Tuesday, April 20, 2010

Visions From Our Story: The Promise Comes Home

The story of the people of God is a long and complicated one. Within this complicated story one of the great themes that emerges over and over again is that of exile and return. This is in fact the overarching framework of the entire Bible. Thinking back to the beginning of our story we remember that creation was the perfect home for Adam and Eve. Their unwillingness to listen to God had them "exiled" from paradise, thus causing all of creation to groan and long for the perfection of the original creation. The Promise given to Abraham, that through his family the world would be blessed, is the promise that God would work to bring all of creation (humanity and the physical creation) back to the condition in which God originally created it.

This theme of exile and return once again comes into focus when the people of Israel traveled down into Egypt and became captives. Through Moses the people were freed and after a forty year journey traveled home to the land "flowing with milk and honey." They came home to the land promised to Abraham.

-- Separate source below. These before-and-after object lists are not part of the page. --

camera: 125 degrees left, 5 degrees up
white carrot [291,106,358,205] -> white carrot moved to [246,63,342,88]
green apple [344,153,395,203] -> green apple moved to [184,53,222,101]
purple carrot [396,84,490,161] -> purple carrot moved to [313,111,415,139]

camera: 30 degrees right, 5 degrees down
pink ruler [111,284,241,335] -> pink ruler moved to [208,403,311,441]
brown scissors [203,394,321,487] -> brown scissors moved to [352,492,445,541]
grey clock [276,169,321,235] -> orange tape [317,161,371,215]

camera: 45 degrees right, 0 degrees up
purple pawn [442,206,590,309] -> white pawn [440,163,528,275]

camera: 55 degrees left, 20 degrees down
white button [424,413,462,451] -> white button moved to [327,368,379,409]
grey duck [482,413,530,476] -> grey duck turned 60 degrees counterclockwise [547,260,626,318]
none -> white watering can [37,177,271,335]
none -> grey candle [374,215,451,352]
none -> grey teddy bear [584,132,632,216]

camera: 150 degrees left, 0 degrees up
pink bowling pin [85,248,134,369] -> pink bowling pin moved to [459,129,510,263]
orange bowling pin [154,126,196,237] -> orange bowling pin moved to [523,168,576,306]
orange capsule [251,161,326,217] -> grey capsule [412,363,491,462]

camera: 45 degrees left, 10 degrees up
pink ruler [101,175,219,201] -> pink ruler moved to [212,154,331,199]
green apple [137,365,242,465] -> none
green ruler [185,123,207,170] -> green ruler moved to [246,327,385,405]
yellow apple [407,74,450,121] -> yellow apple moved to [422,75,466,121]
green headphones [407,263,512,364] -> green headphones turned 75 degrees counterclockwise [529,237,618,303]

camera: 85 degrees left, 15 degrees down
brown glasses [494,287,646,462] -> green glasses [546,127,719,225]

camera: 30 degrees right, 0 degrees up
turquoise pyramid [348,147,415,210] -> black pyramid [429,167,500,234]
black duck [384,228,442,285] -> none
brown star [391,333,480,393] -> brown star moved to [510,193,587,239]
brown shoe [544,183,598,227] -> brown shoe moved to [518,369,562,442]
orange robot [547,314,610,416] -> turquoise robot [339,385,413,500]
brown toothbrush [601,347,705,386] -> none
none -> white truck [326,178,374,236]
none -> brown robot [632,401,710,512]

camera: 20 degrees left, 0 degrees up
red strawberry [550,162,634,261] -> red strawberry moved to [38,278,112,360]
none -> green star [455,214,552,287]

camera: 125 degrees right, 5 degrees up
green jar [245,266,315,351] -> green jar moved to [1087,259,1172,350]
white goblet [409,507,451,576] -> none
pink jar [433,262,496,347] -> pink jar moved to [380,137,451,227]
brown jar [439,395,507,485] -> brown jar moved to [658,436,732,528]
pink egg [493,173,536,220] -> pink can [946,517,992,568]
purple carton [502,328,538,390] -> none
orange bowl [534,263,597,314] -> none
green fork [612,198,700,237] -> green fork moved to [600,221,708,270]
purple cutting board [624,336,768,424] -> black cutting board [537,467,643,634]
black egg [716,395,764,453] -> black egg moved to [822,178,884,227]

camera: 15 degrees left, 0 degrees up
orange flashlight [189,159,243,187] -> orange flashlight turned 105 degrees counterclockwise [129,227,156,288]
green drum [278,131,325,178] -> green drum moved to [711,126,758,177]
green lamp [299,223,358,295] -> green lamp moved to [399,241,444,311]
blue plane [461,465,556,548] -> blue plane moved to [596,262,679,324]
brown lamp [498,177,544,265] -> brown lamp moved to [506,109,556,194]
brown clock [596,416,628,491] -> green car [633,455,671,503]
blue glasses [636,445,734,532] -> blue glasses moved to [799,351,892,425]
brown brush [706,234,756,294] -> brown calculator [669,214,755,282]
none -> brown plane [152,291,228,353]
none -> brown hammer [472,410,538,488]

The next exile episode is the one we read about last week in which the Judah was destroyed by the Babylonians in 587 B.C. E. (one of the great Middle Eastern empires) and the Jewish leadership was sent into exile in Babylon, which is modern day Iraq. The people of God struggled with this exile as much or more than with any of those that had preceded it. They struggled because they had believed that because they possessed the Temple (what they thought was the very throne of God) that God would not allow them to be destroyed. Fortunately the prophets Jeremiah and Ezekiel let the people know 1) that the nation fell because of its self-centered vanity and not because the gods of Babylon were greater than the God of Israel and 2) the fall was not the end. God would indeed, one day bring God's people back home.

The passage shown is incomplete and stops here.